Try it: Copy the lines below exactly, starting at the one with "0924-8579/© 2021 The" and ending at the one with "8. Paterson D, Ko", and leave out any picture.

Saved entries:
=====
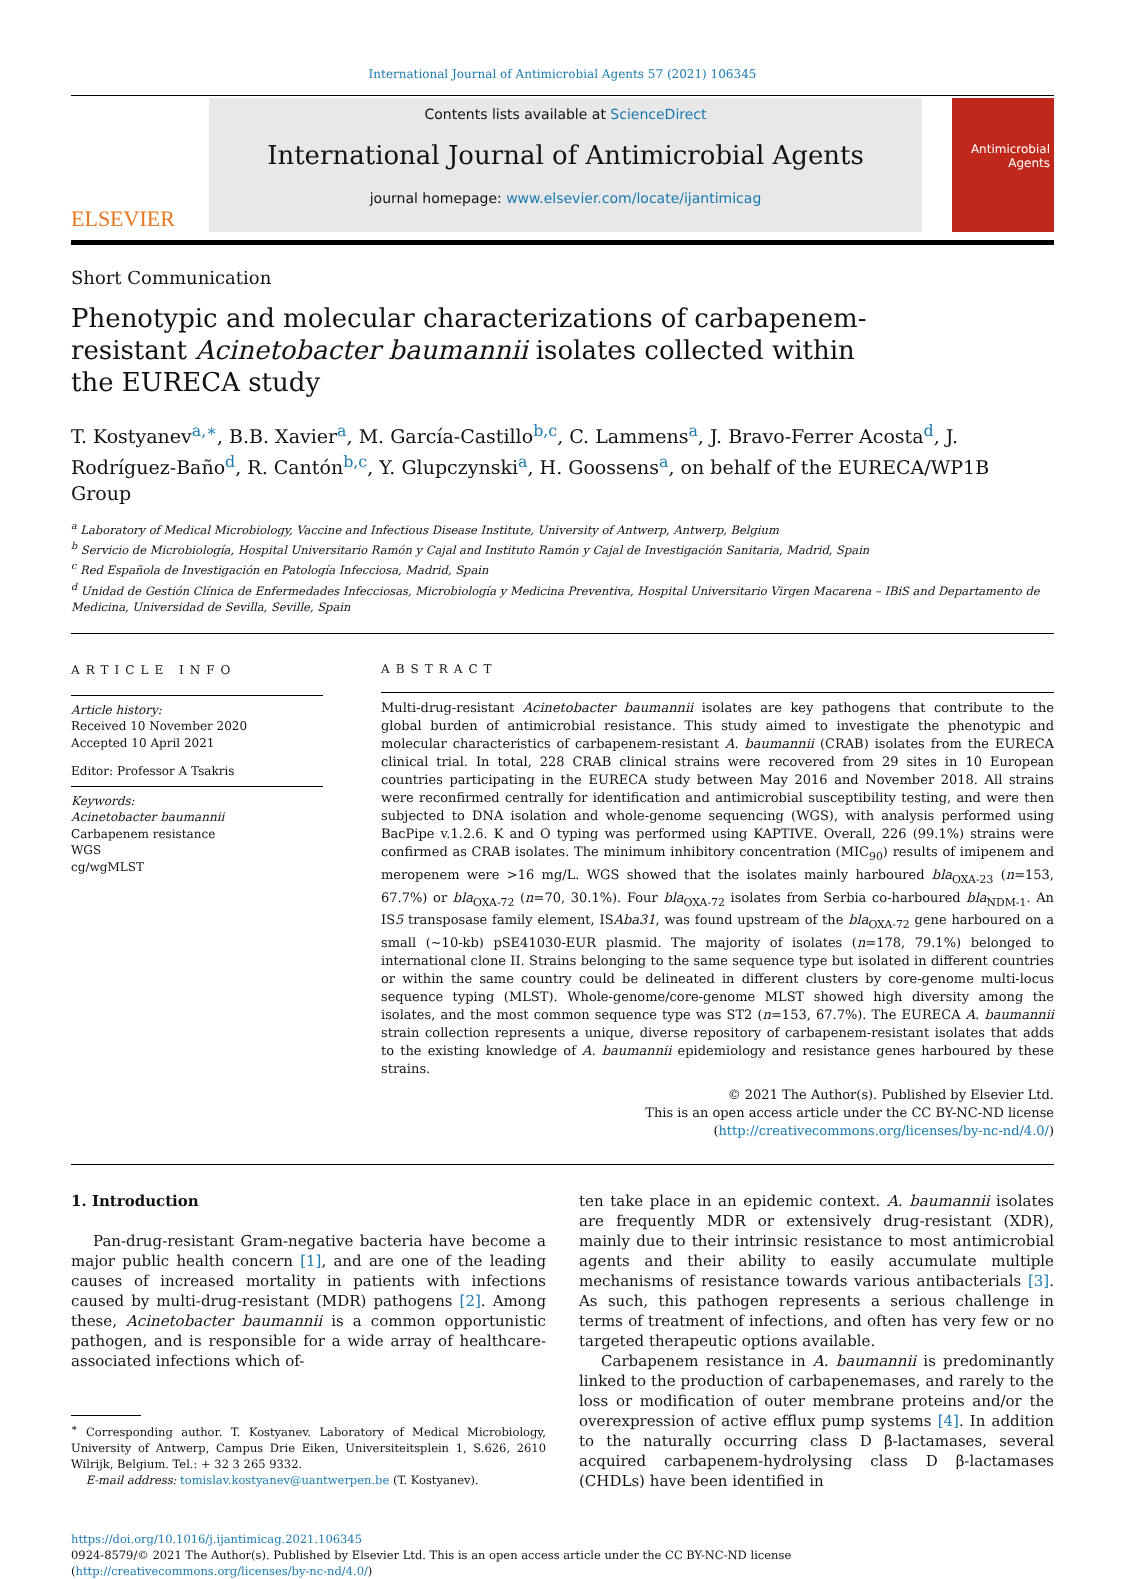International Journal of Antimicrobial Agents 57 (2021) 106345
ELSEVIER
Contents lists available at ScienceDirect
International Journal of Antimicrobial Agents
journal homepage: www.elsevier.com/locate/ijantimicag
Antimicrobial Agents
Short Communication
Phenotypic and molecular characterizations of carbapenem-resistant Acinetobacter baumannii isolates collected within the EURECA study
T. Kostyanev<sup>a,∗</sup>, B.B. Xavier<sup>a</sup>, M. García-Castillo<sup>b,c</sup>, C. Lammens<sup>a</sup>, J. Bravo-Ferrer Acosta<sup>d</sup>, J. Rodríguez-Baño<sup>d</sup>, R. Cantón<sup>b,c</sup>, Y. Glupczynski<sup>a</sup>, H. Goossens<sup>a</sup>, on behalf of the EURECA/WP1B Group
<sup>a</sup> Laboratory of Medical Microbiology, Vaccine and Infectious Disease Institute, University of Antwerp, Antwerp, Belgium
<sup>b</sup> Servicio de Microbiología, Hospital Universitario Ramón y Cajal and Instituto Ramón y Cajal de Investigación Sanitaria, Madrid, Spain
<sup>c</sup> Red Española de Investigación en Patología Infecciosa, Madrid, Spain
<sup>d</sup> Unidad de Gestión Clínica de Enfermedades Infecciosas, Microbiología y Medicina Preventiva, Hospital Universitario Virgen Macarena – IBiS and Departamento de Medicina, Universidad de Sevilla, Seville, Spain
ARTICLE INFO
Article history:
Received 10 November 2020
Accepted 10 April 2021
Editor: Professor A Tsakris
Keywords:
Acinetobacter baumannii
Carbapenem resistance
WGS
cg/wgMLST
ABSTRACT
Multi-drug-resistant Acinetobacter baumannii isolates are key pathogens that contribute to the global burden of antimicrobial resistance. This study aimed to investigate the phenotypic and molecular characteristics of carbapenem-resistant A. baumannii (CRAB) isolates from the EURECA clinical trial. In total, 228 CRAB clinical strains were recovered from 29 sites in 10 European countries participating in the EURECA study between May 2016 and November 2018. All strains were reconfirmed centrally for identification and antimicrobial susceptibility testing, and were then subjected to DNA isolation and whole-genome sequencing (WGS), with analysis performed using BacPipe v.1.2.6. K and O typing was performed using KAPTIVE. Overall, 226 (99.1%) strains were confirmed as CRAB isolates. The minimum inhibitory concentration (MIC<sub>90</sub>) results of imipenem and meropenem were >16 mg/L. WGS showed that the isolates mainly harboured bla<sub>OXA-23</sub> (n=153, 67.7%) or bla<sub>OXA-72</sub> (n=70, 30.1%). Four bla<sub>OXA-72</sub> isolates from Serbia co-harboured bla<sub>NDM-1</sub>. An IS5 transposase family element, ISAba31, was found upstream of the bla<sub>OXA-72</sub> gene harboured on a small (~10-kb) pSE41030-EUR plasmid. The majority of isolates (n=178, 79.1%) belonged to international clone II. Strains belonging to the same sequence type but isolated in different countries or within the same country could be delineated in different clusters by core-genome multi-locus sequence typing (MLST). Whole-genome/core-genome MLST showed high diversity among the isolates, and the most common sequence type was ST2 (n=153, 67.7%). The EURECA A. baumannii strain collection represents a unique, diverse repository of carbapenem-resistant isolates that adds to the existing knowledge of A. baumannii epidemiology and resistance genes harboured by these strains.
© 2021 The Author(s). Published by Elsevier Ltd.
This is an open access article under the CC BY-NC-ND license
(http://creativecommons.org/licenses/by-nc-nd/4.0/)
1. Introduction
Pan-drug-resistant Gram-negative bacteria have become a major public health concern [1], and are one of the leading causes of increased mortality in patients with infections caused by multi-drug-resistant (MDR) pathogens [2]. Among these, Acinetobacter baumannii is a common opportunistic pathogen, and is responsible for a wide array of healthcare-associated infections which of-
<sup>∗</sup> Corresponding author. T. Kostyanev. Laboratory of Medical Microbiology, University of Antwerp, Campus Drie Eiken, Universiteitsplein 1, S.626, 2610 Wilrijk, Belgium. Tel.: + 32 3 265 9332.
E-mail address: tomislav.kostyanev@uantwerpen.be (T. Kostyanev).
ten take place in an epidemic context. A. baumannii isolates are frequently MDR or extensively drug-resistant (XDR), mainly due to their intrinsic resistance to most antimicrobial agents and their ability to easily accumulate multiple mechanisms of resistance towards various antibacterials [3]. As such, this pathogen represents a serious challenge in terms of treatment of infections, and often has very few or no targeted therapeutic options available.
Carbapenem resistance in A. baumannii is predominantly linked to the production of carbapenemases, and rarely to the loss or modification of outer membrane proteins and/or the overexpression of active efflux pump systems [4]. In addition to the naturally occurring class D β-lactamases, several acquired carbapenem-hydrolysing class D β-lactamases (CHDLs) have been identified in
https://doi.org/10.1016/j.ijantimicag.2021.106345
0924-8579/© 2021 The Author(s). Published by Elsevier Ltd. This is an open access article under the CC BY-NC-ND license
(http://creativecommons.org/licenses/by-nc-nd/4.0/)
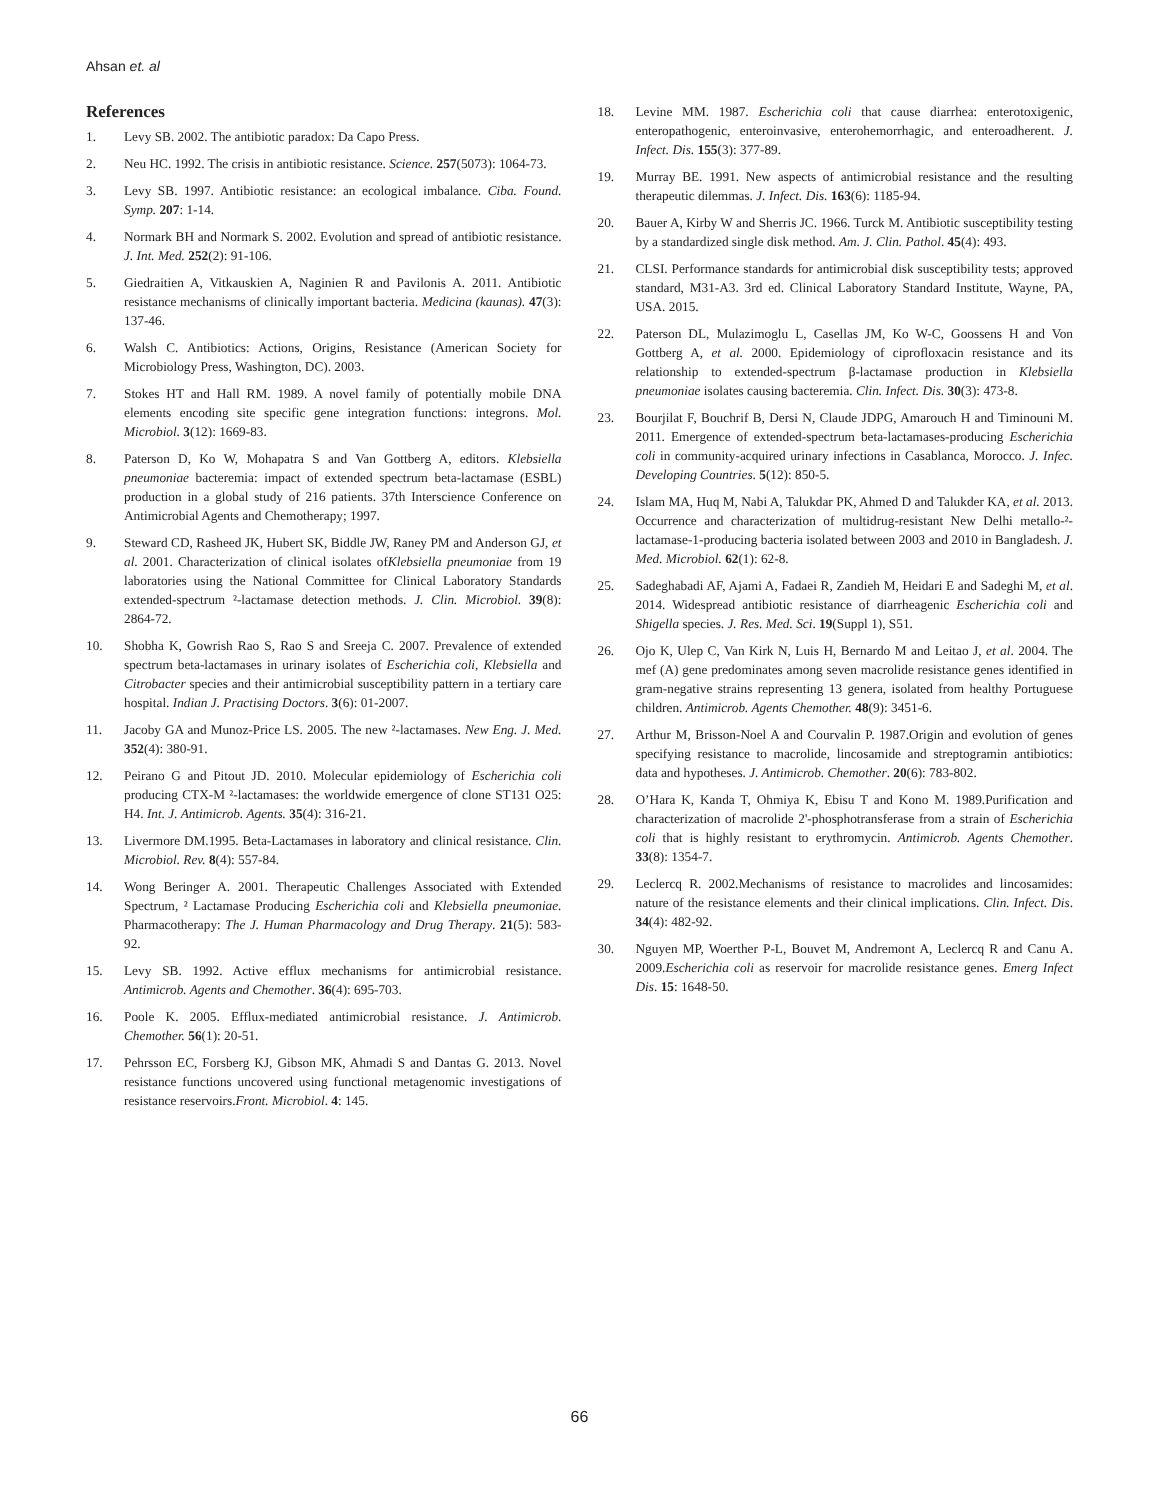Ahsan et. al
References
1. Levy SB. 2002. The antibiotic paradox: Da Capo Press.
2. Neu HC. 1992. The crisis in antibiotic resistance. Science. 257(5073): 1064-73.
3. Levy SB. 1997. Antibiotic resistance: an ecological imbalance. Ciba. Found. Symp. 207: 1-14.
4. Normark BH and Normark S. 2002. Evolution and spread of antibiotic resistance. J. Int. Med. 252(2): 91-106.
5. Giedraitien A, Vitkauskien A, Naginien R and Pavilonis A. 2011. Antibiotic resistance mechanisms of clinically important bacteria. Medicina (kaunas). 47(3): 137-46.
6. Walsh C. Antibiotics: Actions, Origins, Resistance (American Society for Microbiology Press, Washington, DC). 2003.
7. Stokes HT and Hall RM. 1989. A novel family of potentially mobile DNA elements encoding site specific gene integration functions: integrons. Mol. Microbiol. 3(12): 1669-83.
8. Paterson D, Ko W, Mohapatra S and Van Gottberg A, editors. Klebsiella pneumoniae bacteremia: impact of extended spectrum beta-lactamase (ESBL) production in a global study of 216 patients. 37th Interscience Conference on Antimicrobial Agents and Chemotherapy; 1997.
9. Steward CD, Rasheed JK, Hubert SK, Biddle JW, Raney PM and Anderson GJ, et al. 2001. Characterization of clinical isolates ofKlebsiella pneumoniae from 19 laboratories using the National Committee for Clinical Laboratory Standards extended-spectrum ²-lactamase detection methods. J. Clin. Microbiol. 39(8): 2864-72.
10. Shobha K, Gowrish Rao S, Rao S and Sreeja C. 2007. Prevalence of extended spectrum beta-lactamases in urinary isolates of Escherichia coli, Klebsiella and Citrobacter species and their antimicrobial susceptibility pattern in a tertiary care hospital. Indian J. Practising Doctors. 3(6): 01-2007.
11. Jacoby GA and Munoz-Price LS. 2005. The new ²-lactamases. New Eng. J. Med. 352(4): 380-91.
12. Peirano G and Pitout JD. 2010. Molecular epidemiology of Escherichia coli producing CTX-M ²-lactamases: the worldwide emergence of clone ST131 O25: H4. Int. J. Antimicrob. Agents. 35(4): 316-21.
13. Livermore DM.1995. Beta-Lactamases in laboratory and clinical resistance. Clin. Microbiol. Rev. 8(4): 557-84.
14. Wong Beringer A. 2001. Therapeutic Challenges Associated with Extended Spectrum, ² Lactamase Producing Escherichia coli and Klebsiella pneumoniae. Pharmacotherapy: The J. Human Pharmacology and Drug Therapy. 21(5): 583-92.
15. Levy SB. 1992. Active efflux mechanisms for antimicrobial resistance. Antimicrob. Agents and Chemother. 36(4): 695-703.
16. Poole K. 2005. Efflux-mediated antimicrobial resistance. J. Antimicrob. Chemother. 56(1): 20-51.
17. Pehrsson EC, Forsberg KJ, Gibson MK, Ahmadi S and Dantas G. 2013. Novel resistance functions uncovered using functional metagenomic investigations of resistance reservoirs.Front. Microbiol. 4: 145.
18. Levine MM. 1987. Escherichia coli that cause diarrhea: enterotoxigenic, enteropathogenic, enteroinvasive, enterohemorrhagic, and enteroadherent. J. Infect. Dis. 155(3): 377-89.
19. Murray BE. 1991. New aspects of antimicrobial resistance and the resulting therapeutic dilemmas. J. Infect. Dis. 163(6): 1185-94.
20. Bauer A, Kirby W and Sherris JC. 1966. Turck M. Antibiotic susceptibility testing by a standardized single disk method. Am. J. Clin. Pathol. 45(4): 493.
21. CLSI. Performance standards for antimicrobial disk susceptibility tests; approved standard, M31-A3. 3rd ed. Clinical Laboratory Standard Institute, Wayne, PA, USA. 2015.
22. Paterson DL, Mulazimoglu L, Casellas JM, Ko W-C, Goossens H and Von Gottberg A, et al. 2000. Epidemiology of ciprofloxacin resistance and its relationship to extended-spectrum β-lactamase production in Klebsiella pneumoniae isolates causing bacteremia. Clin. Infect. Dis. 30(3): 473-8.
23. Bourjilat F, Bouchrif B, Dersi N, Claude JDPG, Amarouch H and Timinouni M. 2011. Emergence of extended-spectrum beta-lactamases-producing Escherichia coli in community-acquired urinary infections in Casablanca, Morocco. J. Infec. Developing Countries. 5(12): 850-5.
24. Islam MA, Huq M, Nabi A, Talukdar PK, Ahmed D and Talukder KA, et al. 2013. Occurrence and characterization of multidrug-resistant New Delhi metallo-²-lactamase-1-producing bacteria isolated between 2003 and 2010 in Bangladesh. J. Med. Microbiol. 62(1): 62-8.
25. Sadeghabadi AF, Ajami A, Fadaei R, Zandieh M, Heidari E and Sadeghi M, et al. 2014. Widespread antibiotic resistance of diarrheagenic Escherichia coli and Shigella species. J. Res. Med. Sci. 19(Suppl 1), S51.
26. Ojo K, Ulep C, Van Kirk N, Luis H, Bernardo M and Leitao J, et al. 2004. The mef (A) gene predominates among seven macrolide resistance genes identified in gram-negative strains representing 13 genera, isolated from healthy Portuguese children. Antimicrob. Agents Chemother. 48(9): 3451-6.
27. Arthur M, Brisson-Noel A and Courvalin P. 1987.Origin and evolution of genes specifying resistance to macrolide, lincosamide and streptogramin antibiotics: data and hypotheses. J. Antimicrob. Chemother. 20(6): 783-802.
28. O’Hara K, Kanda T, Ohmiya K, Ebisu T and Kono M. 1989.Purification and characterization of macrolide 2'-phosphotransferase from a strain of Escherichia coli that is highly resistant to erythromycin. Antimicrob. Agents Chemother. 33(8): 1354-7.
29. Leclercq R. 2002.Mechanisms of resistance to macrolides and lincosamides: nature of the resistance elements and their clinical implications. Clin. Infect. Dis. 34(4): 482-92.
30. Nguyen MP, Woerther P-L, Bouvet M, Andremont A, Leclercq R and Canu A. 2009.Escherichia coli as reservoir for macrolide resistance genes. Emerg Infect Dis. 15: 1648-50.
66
=====
Result below:
0924-8579/© 2021 The Author(s). Published by Elsevier Ltd. This is an open access article under the CC BY-NC-ND license
(http://creativecommons.org/licenses/by-nc-nd/4.0/)
Ahsan et. al
References
1. Levy SB. 2002. The antibiotic paradox: Da Capo Press.
2. Neu HC. 1992. The crisis in antibiotic resistance. Science. 257(5073): 1064-73.
3. Levy SB. 1997. Antibiotic resistance: an ecological imbalance. Ciba. Found. Symp. 207: 1-14.
4. Normark BH and Normark S. 2002. Evolution and spread of antibiotic resistance. J. Int. Med. 252(2): 91-106.
5. Giedraitien A, Vitkauskien A, Naginien R and Pavilonis A. 2011. Antibiotic resistance mechanisms of clinically important bacteria. Medicina (kaunas). 47(3): 137-46.
6. Walsh C. Antibiotics: Actions, Origins, Resistance (American Society for Microbiology Press, Washington, DC). 2003.
7. Stokes HT and Hall RM. 1989. A novel family of potentially mobile DNA elements encoding site specific gene integration functions: integrons. Mol. Microbiol. 3(12): 1669-83.
8. Paterson D, Ko W, Mohapatra S and Van Gottberg A, editors. Klebsiella pneumoniae bacteremia: impact of extended spectrum beta-lactamase (ESBL) production in a global study of 216 patients. 37th Interscience Conference on Antimicrobial Agents and Chemotherapy; 1997.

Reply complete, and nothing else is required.